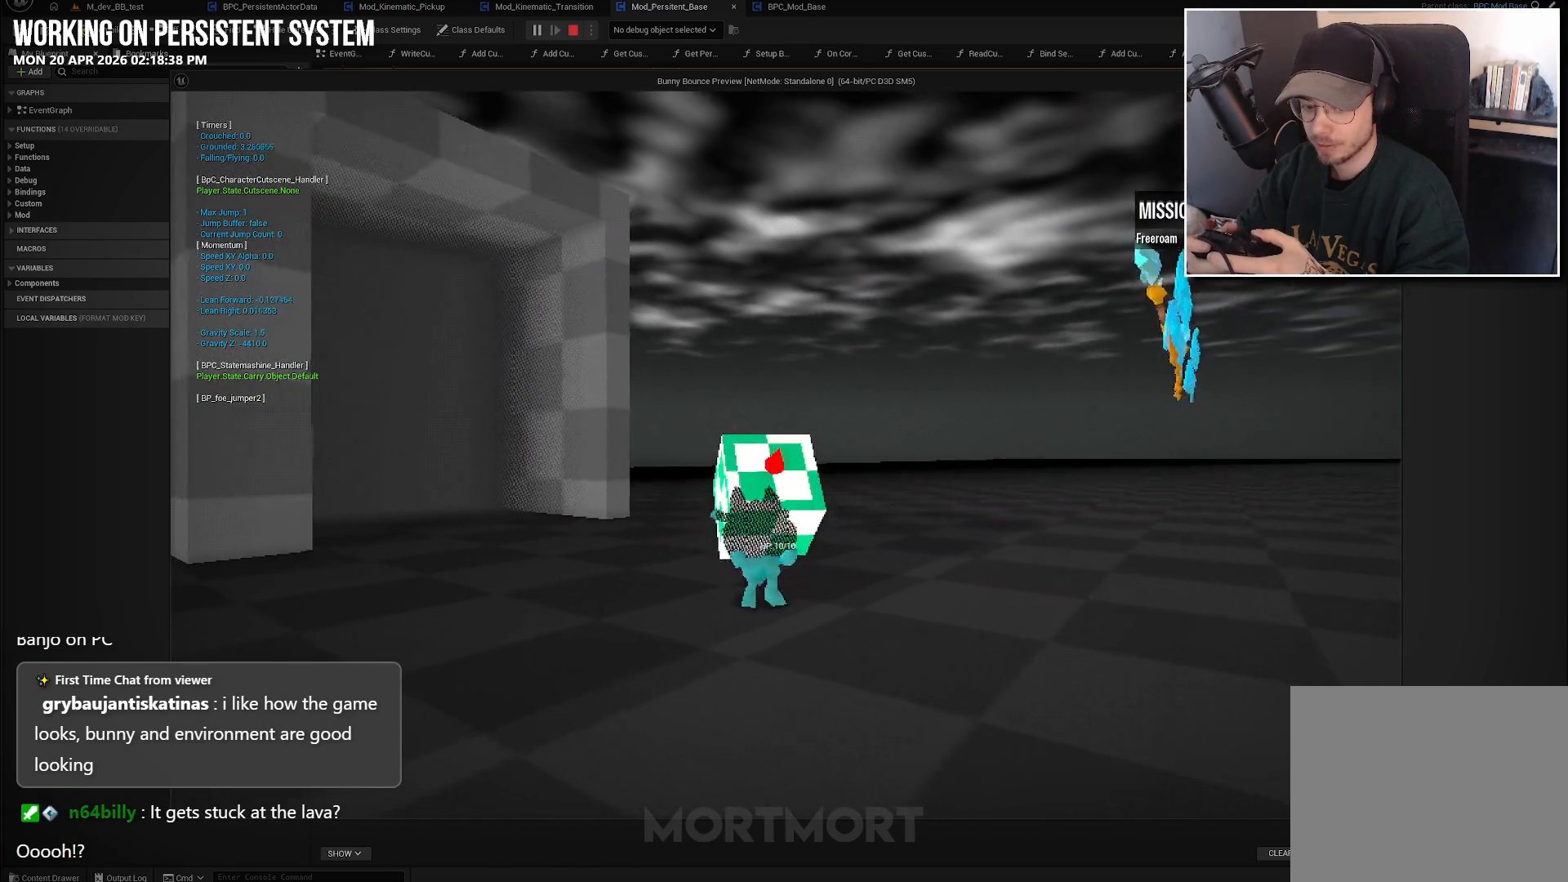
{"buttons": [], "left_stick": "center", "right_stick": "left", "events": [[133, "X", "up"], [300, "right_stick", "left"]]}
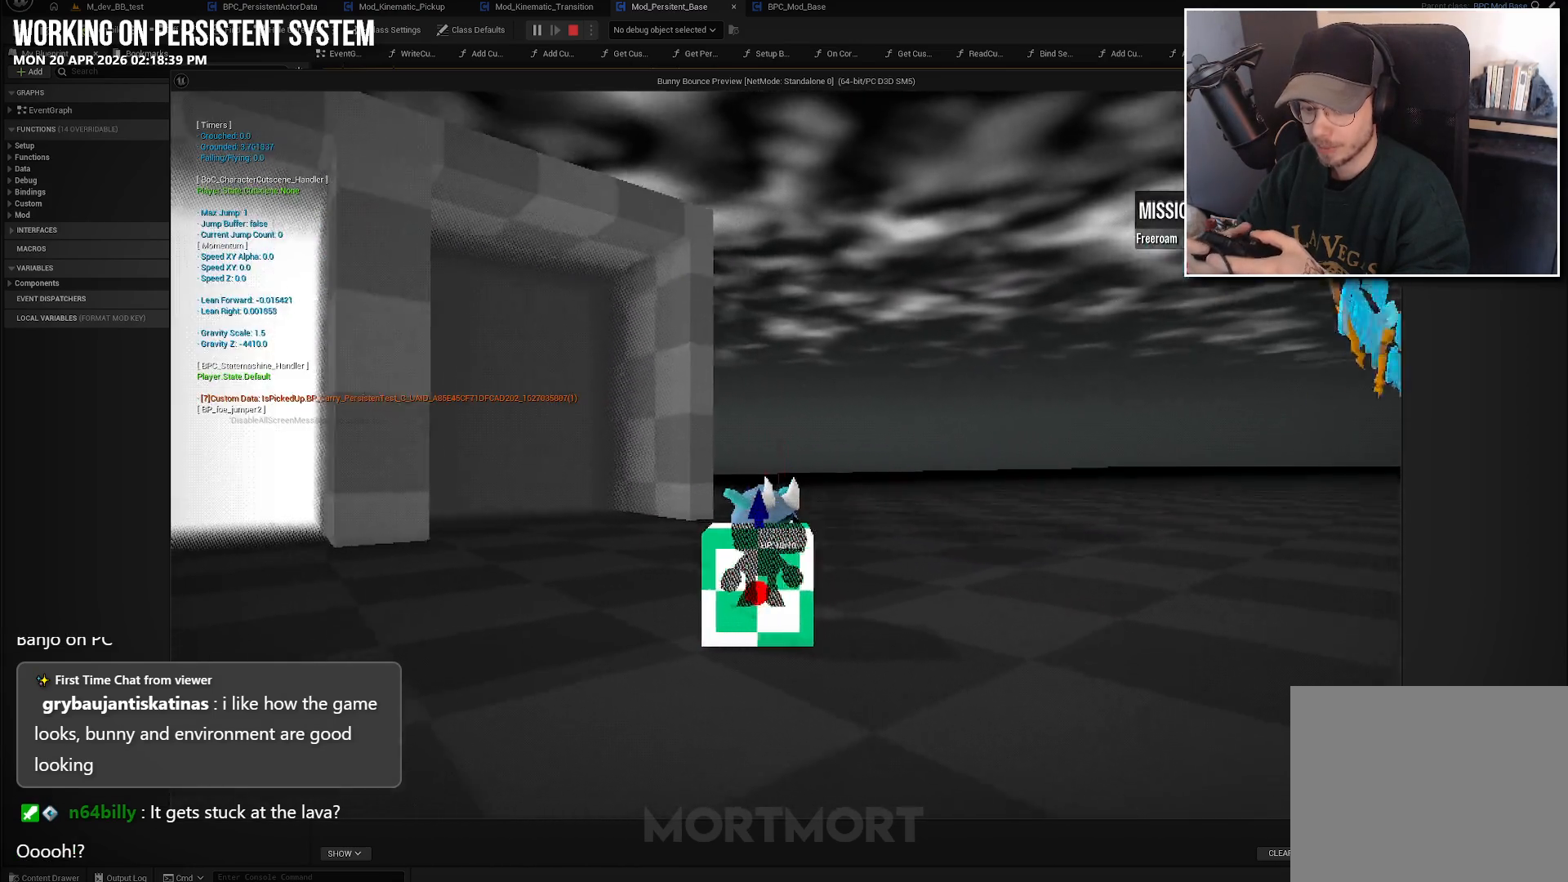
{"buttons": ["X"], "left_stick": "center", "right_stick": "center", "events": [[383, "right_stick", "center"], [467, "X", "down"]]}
==
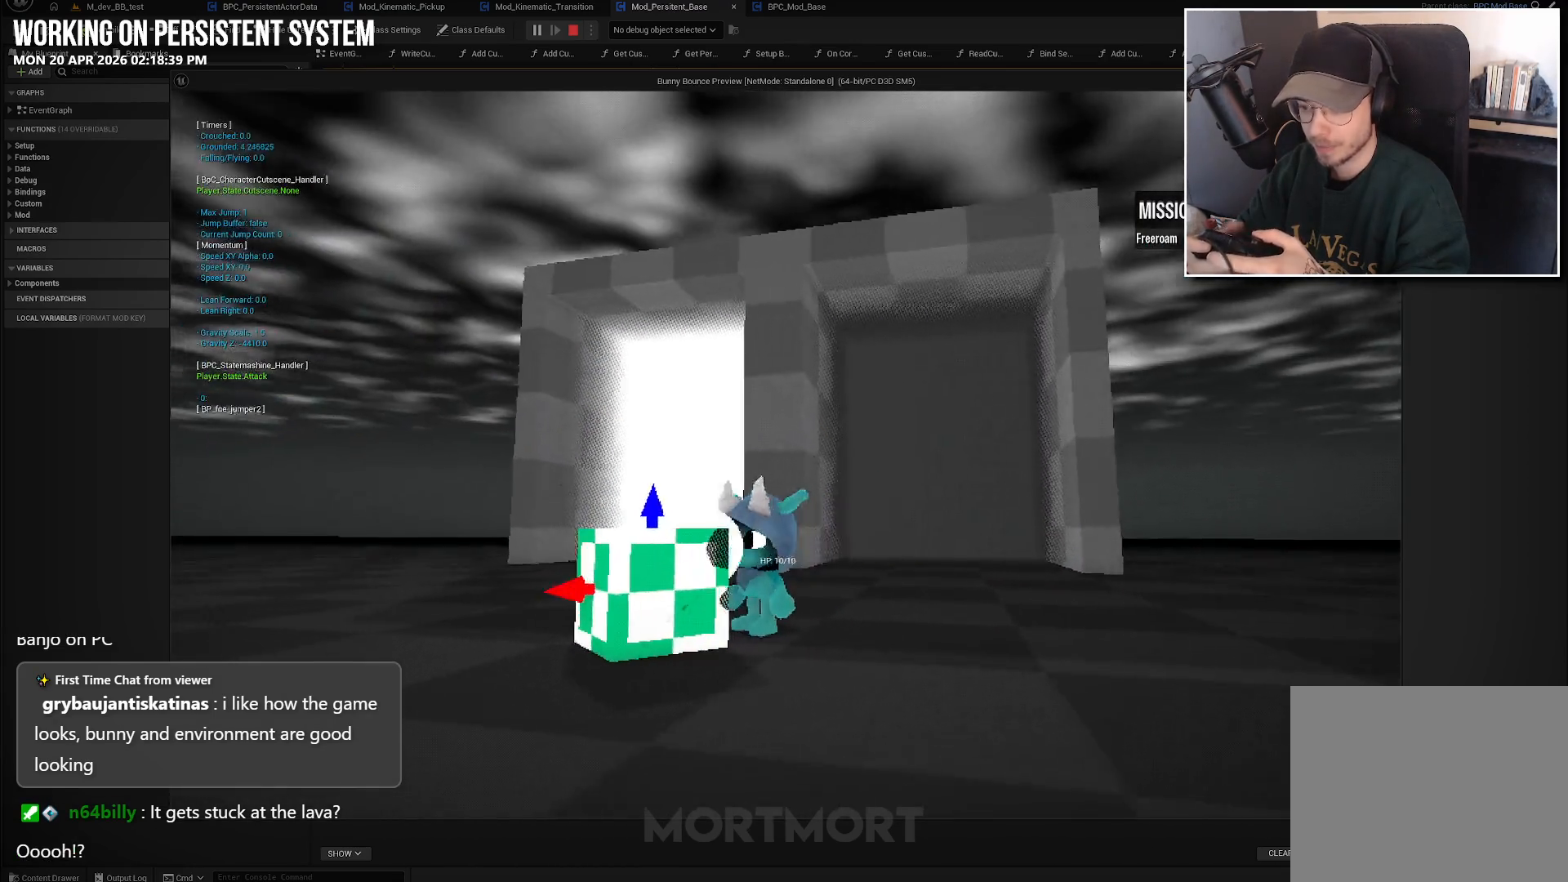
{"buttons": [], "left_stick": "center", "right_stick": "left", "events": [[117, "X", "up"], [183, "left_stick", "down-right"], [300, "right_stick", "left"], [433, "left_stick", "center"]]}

# [TO DO]
Whenever the word "down" occurs in a line above, copy that line.

# [SOLUTION TO THIS PROBLEM]
{"buttons": ["X"], "left_stick": "center", "right_stick": "center", "events": [[383, "right_stick", "center"], [467, "X", "down"]]}
{"buttons": [], "left_stick": "center", "right_stick": "left", "events": [[117, "X", "up"], [183, "left_stick", "down-right"], [300, "right_stick", "left"], [433, "left_stick", "center"]]}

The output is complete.